# MATERIAL SHOWN
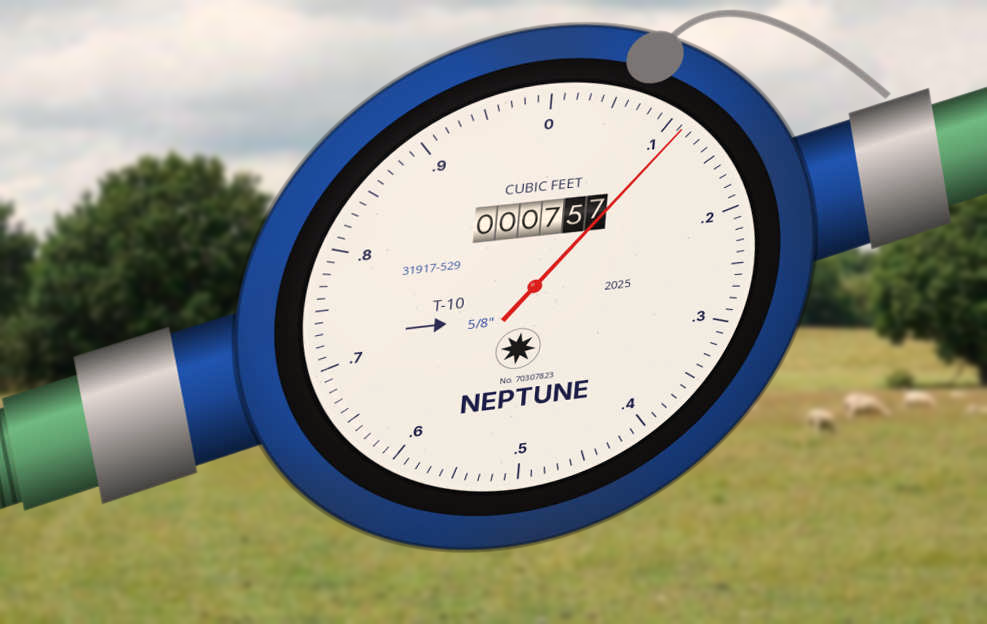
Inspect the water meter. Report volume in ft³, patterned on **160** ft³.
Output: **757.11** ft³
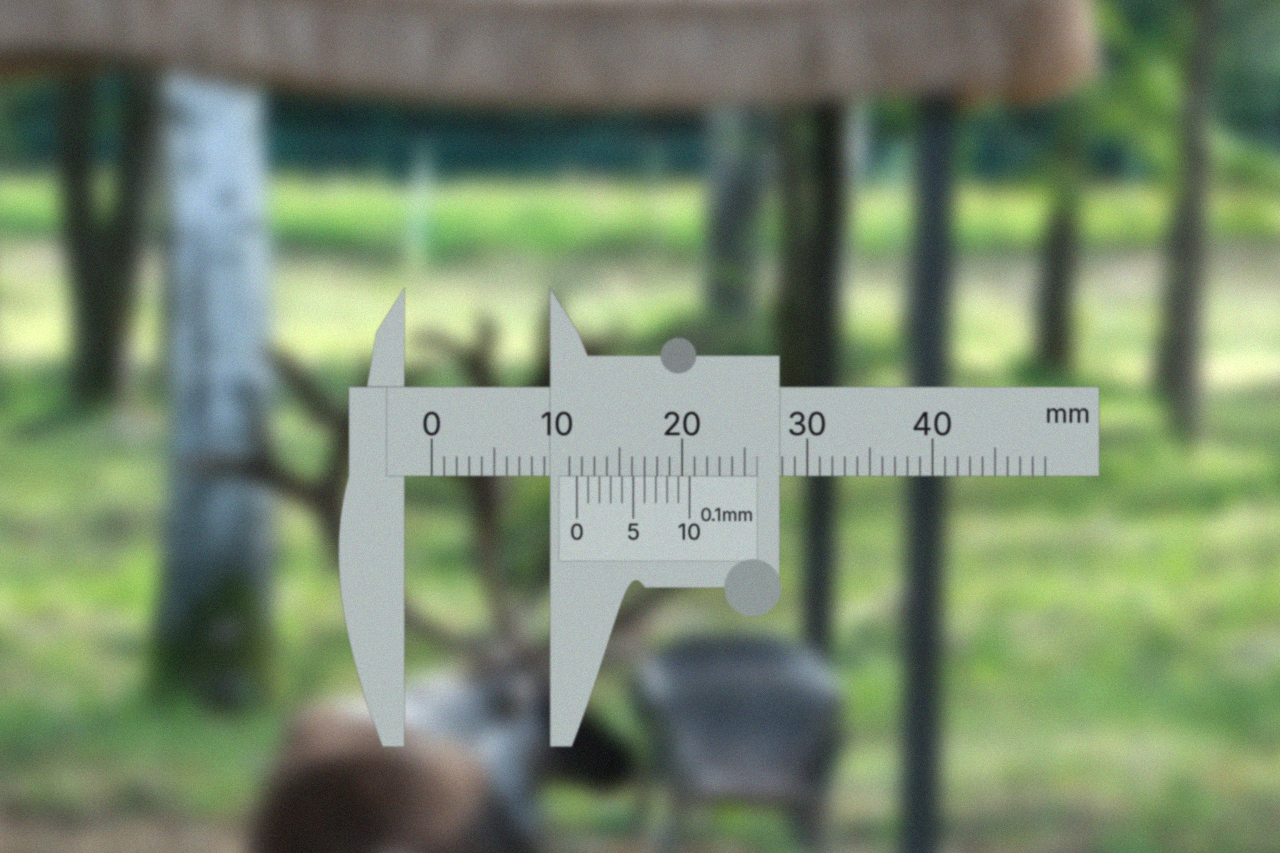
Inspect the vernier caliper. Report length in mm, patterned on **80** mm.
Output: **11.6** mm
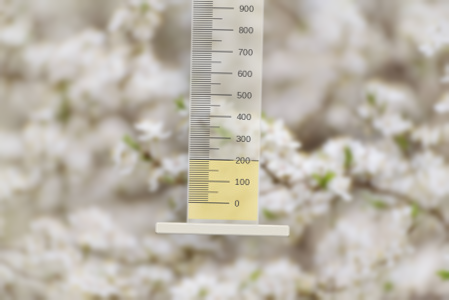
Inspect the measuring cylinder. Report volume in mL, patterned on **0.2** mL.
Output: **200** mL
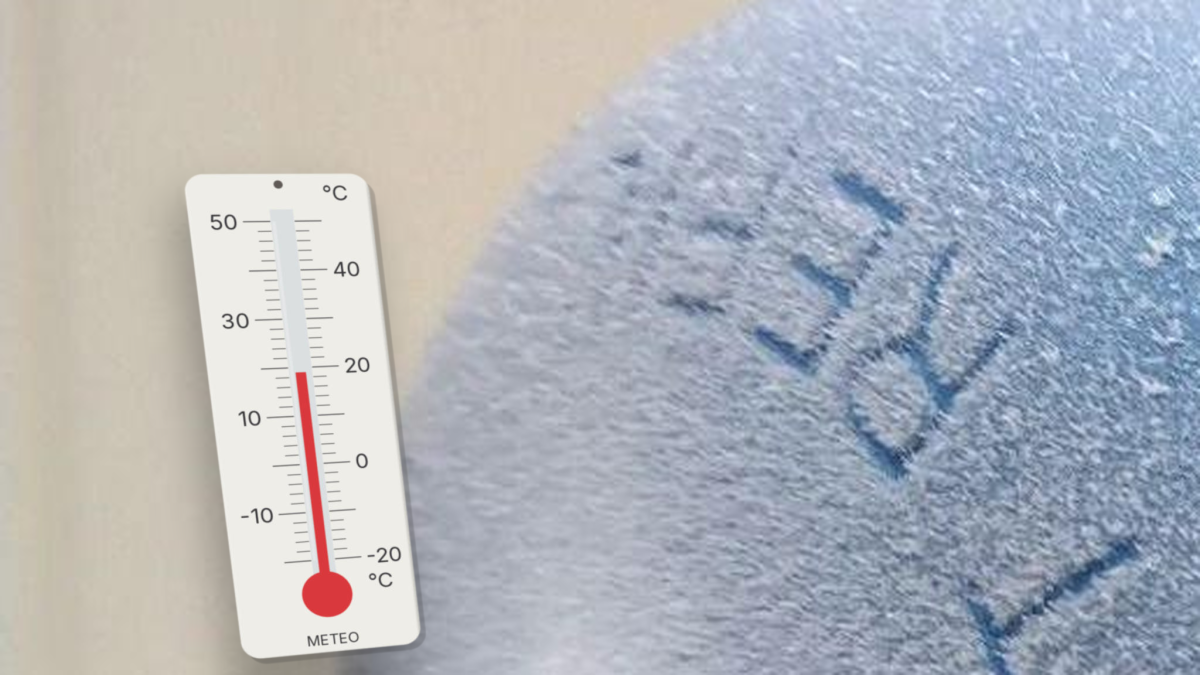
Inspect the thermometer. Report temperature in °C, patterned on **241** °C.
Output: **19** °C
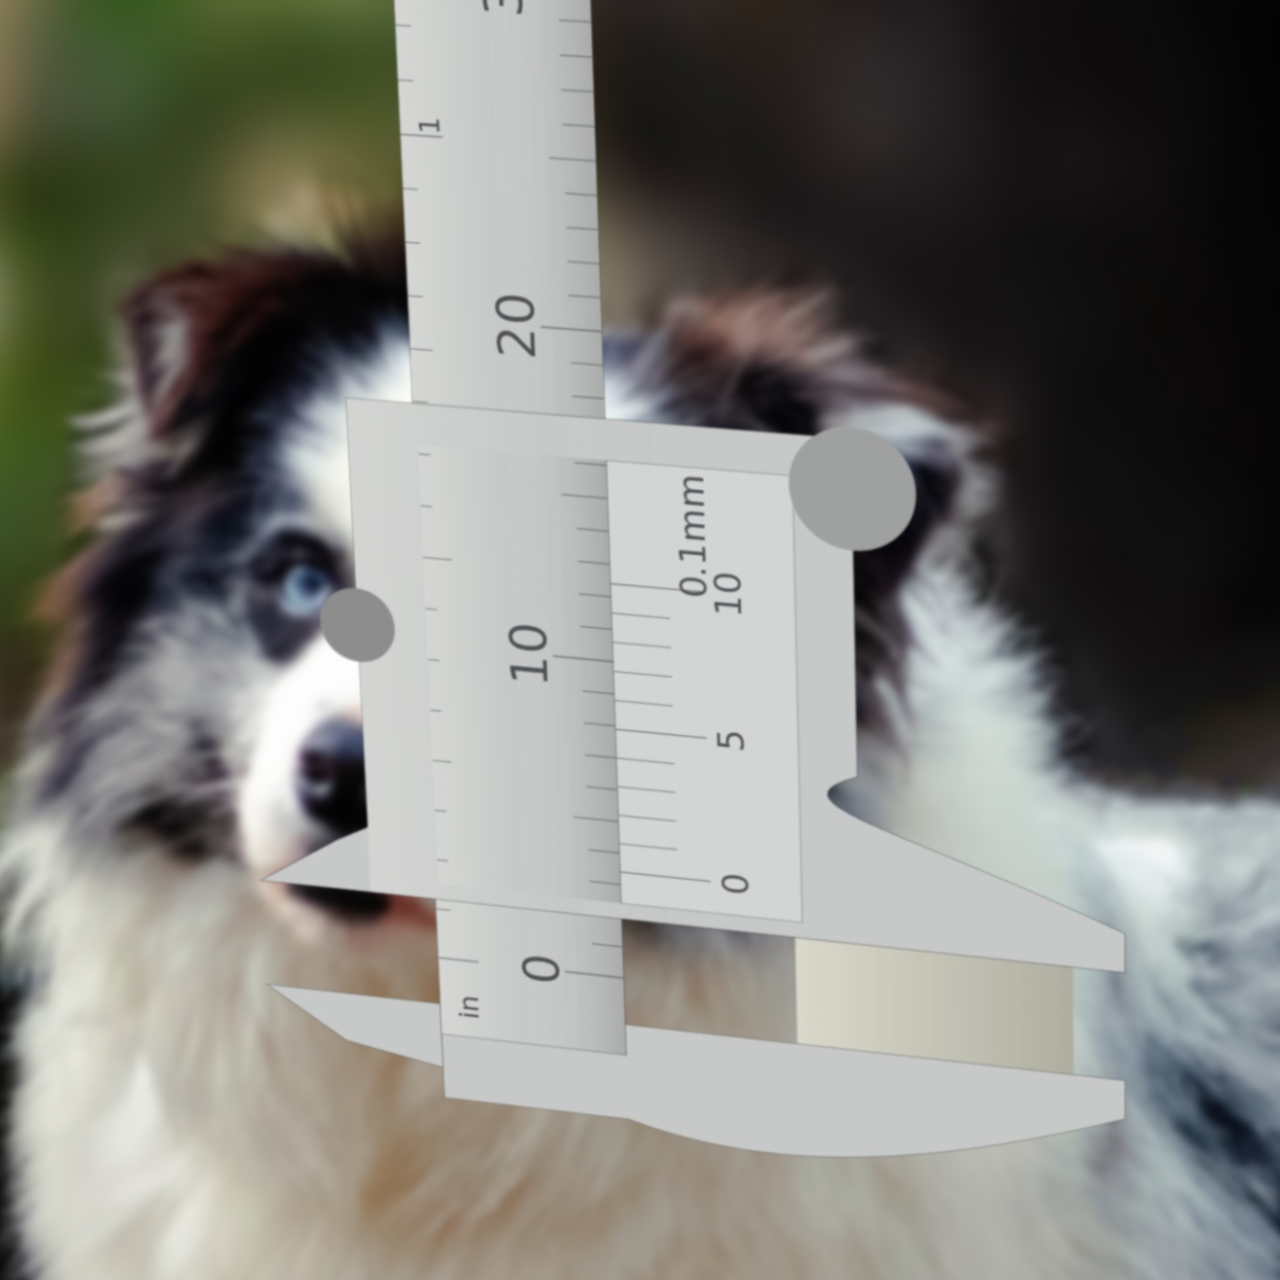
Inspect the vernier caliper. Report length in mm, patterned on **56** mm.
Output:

# EXERCISE PROMPT
Return every record above word for word, omitting the pictures.

# ANSWER SECTION
Inspect the water meter. Report volume in ft³, patterned on **160** ft³.
Output: **757.11** ft³
Inspect the vernier caliper. Report length in mm, patterned on **80** mm.
Output: **11.6** mm
Inspect the measuring cylinder. Report volume in mL, patterned on **0.2** mL.
Output: **200** mL
Inspect the thermometer. Report temperature in °C, patterned on **241** °C.
Output: **19** °C
Inspect the vernier caliper. Report length in mm, patterned on **56** mm.
Output:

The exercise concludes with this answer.